To get started, you’ll need a Better Stack account. If you don’t have one, you can sign up here.

Add a telemetry source in Better Stack

Click on the Sources section, then Connect Source.

Once you’ve chosen a name for your new telemetry source, click the OpenTelemetry option in the “platform” section:

Then, scroll all the way to the bottom of the page and hit the “connect source” button.

Configure a Shuttle project

Locate the source token and ingestion host on the Source configuration page (click on a field to copy the value).

Next, navigate to your Shuttle project you want to enable telemetry for in the Shuttle Console, then the “Telemetry” tab, then click to enable Better Stack. Paste your source token and ingestion host, then click “Apply”.

Reminder: If your project was already running when you clicked “Apply”, you’ll need to redeploy it before telemetry will start to flow. This is easiest to do by selecting the latest deployment and clicking “Redeploy”.

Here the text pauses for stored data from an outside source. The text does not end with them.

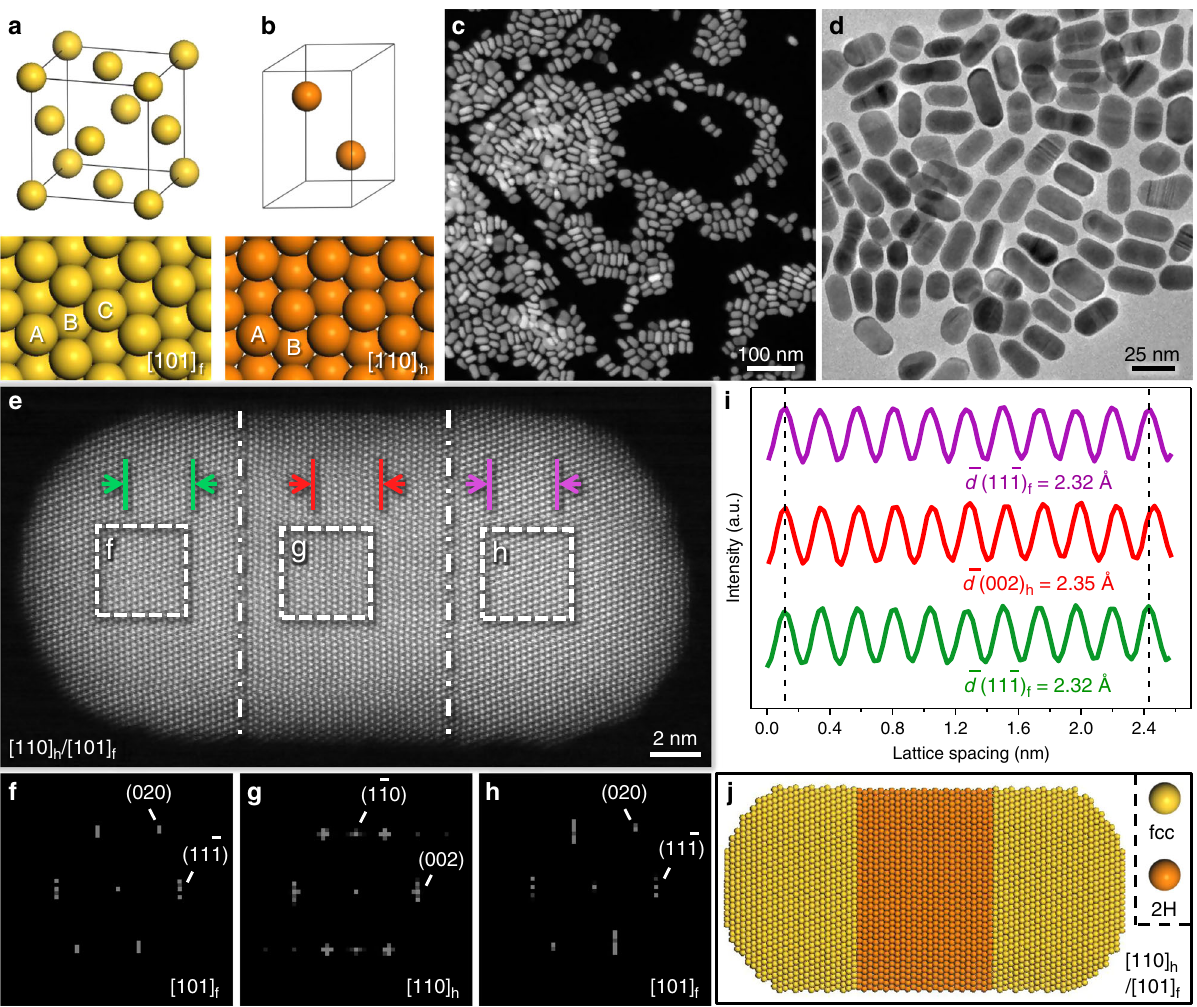
Fig. 1 Synthesis and structural characterization of well-de fi ned heterophase fcc-2H-fcc gold nanorods. a Schematic illustration of a unit cell (top panel) and (101) f plane (bottom panel) for the conventional fcc phase. b Schematic illustration of a unit cell (top panel) and (110) h plane (bottom panel) of the unusual 2H phase. c , d Low-magni fi cation HAADF-STEM ( c ) and high-magni fi cation TEM ( d ) images of Au NRs. e A representative aberration-corrected high-resolution HAADF-STEM image of an Au NR. The fcc/2H phase boundaries are marked with white dashed-dotted lines. f – h FFT patterns of the corresponding selected areas from the two ends ( f , h ) and middle ( g ) of the Au NR shown in e . i The integrated pixel intensities along the arrow directions of the corresponding selected areas in the two ends (green and purple curves) and middle (red curve) of the Au NR shown in e . The peaks and valleys stand for the alternating atoms and spaces, respectively. j An atomic model of the obtained heterophase fcc-2H-fcc Au NRs, viewed along the [110] h /[101] f zone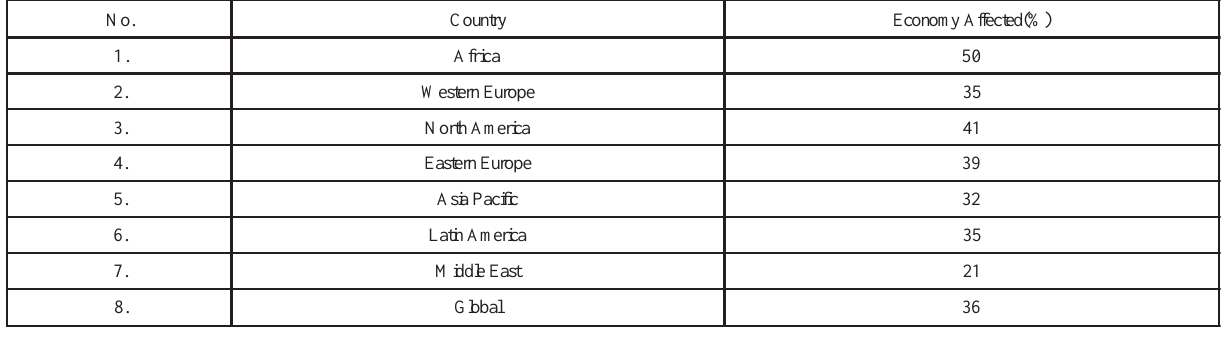
FIG. 3. ECONOMIC CRIMES 2016 AND TABLE 1. ECONOMIC CRIME REPORT 2016 & 2017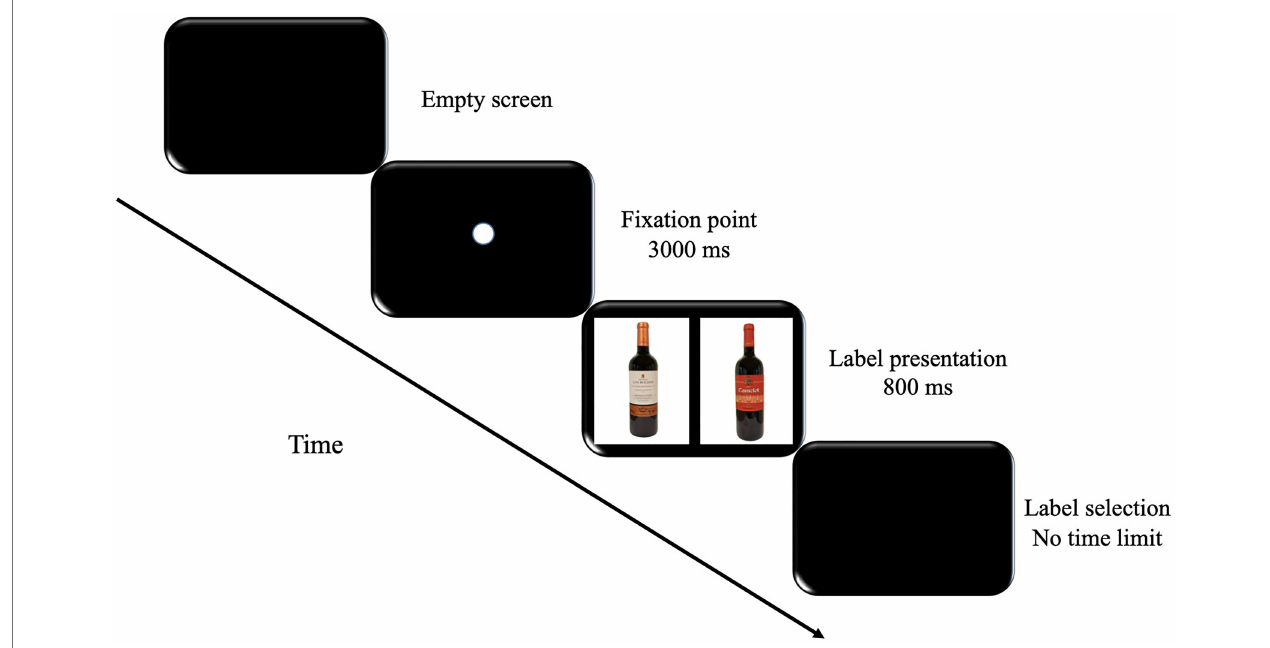
FIGURE 1 | Experimental procedure. Participants were asked to choose the preferred wine after viewing the labeling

Configure the runtime telemetry exporter

The Shuttle runtime by default sets up a tracing_subscriber that prints logs to stdout. To enable exporting telemetry and metrics, add the setup-otel-exporter feature to shuttle-runtime. You can do this by running the following command:

cargo add shuttle-runtime -F setup-otel-exporter

When done, your dependency should look something like this:

Cargo.toml
shuttle-runtime = { version = "0.53.0", features = ["setup-otel-exporter"] }

Create dashboards from OTel data

When the exporter is working and Better Stack starts receiving data, we can create some dashboards. In the Dashboards section, a new dashboard will have been created for you automatically.

The dashboard will have some default widgets that will likely show “empty” (they’re generic and assume the metrics being visualized are actually the internal metrics of an OpenTelemetry collector instance, which your project is obviously not 😅).

Click the dots, then Configure, to edit a widget. The default view for configuring widgets is SQL, but Better Stack also offers:

To get started, we’re showing how to use the drag-and-drop interface to create a graph of CPU usage by adding in cpu_usage_vcpu against our project name. We’ve also set the Y axis to use “vCPU” as the unit.